Thursday, June 12, 2014

What Takes Place in the Act of Faith? [1]

The Transformation of the Believing Subject into Ipse Christus

“I am referring to the statement in the Letter to the Galatians in which Saint Paul describes the distinctive element of Christianity as a personal experience which revolutionizes everything and at the same time as an objective reality: ‘It is no longer I who live, but Christ who lives in me’(Gal. 2, 20). This affirmation stands at the end of that brief spiritual autobiography which Paul sketches for his readers – not in order to boast but, by alluding to the story of his own relationship with Christ and the Church, to make clear the nature of the gospel which has been entrusted to him. Beginning on t he outside, this apologia pro vita sua leads him, so to speak, farther and farther inward. He first presents the external events surrounding his vocation and the subsequent direction of his life. Finally, however, this one phrase, like a sudden bolt of lightning, reveals in its light the inner event which took place in those outer events and which lies at their very foundation. This inner event is at one and the same time wholly personal and wholly objective. It is an individual experience in the highest degree, yet it declares what the essence of Christianity is for everyone. To explain it as meaning that becoming and being a Christian rest upon conversion would still be much too weak a way of putting things. This is not to deny that such an interpretation is indeed aiming in the right direction, but the point is that conversion in the Pauline sense is something much more radical than, say, the revision of a few opinions and attitudes. It is a death-event. In other words, it is an exchange of the old subject for another. The ‘I’ ceases to be an autonomous subject standing in itself. It is snatched away from itself and fitted into a new subject. The ‘I’ is not simply submerged, but it must really release its grip on itself in order then to receive itself anew in and together with a greater ‘I.’
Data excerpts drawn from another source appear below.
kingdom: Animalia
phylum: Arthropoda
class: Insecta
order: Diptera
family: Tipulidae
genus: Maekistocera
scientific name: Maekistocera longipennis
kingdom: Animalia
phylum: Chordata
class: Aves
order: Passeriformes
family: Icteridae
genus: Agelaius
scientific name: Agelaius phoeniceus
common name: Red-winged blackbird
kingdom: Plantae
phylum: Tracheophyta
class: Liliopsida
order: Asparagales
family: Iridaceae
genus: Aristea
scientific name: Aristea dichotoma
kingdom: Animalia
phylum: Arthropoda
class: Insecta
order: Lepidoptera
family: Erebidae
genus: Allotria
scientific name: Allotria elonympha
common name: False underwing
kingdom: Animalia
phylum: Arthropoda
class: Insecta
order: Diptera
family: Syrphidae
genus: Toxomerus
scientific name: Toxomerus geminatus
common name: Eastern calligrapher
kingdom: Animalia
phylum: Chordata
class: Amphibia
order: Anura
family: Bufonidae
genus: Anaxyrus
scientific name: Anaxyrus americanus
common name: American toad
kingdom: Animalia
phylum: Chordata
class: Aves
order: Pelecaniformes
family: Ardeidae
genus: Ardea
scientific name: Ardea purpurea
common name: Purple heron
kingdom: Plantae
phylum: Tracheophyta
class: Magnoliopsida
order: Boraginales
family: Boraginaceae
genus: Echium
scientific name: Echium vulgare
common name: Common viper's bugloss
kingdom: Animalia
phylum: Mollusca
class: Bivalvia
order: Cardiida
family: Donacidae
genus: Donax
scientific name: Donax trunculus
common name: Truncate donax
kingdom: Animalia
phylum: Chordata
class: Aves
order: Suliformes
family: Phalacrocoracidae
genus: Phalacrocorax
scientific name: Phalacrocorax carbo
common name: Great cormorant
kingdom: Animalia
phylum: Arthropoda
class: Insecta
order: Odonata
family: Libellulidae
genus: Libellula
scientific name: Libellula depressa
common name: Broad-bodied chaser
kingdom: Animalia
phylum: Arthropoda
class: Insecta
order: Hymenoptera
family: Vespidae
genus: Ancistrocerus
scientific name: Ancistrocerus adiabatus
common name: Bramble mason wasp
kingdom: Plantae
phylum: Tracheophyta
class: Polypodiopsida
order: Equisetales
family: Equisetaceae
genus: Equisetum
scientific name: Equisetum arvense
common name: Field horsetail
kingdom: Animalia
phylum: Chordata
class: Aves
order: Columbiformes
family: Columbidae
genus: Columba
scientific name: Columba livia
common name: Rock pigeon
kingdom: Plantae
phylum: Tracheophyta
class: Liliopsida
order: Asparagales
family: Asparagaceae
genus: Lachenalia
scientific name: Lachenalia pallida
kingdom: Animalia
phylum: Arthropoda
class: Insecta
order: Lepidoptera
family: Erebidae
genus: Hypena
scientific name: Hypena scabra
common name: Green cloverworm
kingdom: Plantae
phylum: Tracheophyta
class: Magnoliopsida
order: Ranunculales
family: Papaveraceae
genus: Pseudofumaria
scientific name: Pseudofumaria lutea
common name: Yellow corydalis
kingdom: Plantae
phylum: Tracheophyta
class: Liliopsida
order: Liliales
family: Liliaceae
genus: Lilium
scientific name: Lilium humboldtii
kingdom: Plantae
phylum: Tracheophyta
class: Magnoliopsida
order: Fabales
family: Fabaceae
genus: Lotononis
                “In the Letter to the Galatians, the fundamental intuition about the nature of conversion – that it is the surrender of the old isolated subjectivity of the ‘I’ in order to find oneself within the unity of a new Subject, which bursts the limits of the ‘I,’ thus making possible contact with the ground of all reality – appears again with new emphases in another context….

                “[When considering the offspring of Abraham” (Gal. 3, 16)] he emphasizes quite vigorously that the promise was issued only in the singular. It is intended, not for a mass of juxtaposed subjects, but for ‘the offspring of Abraham’ in the singular  [my emphasis](Gal. 3, 16). There is only one bearer of the promise, outside of which is the chaotic world of self-realization where men compete with one another and desire to compete with God but succeed merely in working right past their true hope. But in what sense is the promise the object of hope if it applies only to one individual? The Apostle’s answer runs like this: ‘For as many of you as have been baptized into Christ have pout on Christ. There is no longer Jew or Greek, there is no longer slave or free, there is no longer male or female, for you are all one in Christ Jesus. And if you are Christ’s, then you are Abraham’s offspring, heirs according to the promise’ (Gal. 3, 27-29). It is important to take note of the fact that Paul does not say, for example, ‘you are one thing’ (my emphasis), but rather stresses that ‘you are one man [person].[2]

  All of the above is to suggest the depth of the act of faith as a series of acts of the transformation of the self into the Self of Christ, so as to be able to be experience and be conscious -  as St. Paul and St. Josemaria Escriva, among others – of becoming and being alter Christus, Ipse Christus. How does this take place? By a lifetime of acts of self-gift in ordinary secular work and family life: the repetition of the life of Nazareth.




[1] J. Ratzinger, “The Spiritual Basis and Ecclesial Identity of Theology,” in The Nature and Mission of Theology, Ignatius (1995) 51-52.
[2] The Greek word is heis (masculine) as opposed to hen (which is neuter).